Царская стража обнажала мечи. Толпа в страхе замирала. Митридат осаждал коня и простирал руку:
— Ради вас! — В жестоком голосе никто не слышал раскаянья.
Наследницей царства Боспорского была провозглашена дочь Фарнака Динамия. Двое младших сыновей Митридата жили в Синопе со своими матерями — еще подростки, дети нелюбимых жен, они были далеки от державных дел. Царевич Фарнак, второй сын от первой жены, после гибели брата бежал в Фанагорию.
— В детях не повезло, — вздыхал старый царь, — но зато боги вознаградят во внуках. Свет Армении, Артаваз — внук Солнца Понтийского, — приговаривал он, лаская Динамию. — Придет время, ты станешь Солнцем Тавриды и отдашь свое сердце Артавазу. Армения и Понтийское царство соединятся в моем потомстве!
Митридат осыпал дарами мать Динамии глупую Назик, но строго-настрого наказал ей не огорчать Гипсикратию: одно непочтительное слово, один нескромный намек — и дерзкая последует за отступником Махаром; она всегда должна помнить разницу между любимой, чтимой подругой и военной добычей…
Гипсикратия не хотела замечать очередного увлечения царя. Она не позволяла никому заикаться о благосклонности Митридата к его глупой красавице невестке.
— В своем милосердии царь жалеет несчастную и ее дитя, остальное — грязные сплетни, — обрывала она доносчиков. И едва слышно вздыхала, обращаясь к Филиппу: — Сходи за ним…
Филипп возвращался и докладывал, что царь обременен государственными заботами и просит госпожу беречь себя и спать спокойно.

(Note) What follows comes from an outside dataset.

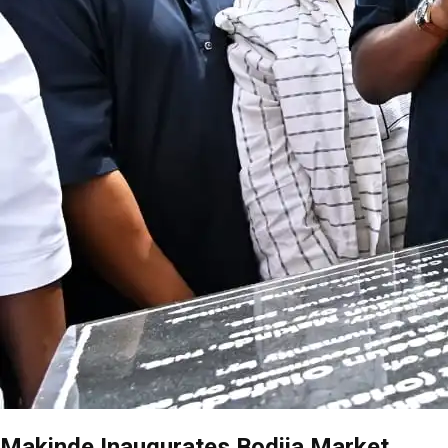
Makinde Inaugurates Bodija Market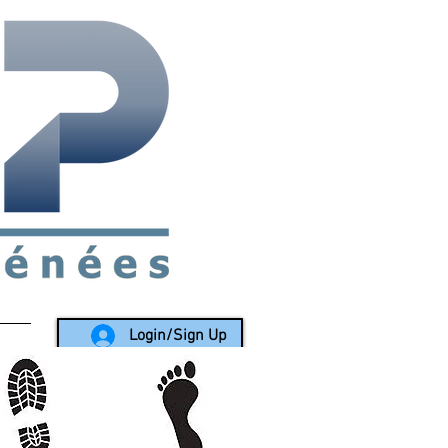
rea since 1988
Login/Sign Up
LY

— Я все равно не засну. — Гипсикратия грустно качала головой и молила: — Посиди со мной.
IV
Митридат медленно, в раздумье прохаживался по стене Акрополя. Внизу до самого горизонта искрилась и переливалась зыбь двух морей. Взор царя подолгу останавливался на парусах рыбачьих лодок. Они напоминали ему последнюю встречу с Олимпием.
— А старая щука понемногу глотает римских рыбешек, — наконец проговорил он, оглядываясь на Филиппа. — В этом году развернется решительный бой. Не римляне станут душить нас, а мы через Элладу вторгнемся на их землю. Сирия — арена предварительного боя. Ты отправишься к Анастизии.
— Да, Солнце, — рассеянно отозвался Филипп.
— Ты о чем-то другом думаешь? — Митридат шутливо ущипнул своего этера за щеку. — Стареешь, Амур, ух, и постарел же ты после плена!
— Мне осенью исполнится тридцать четыре года.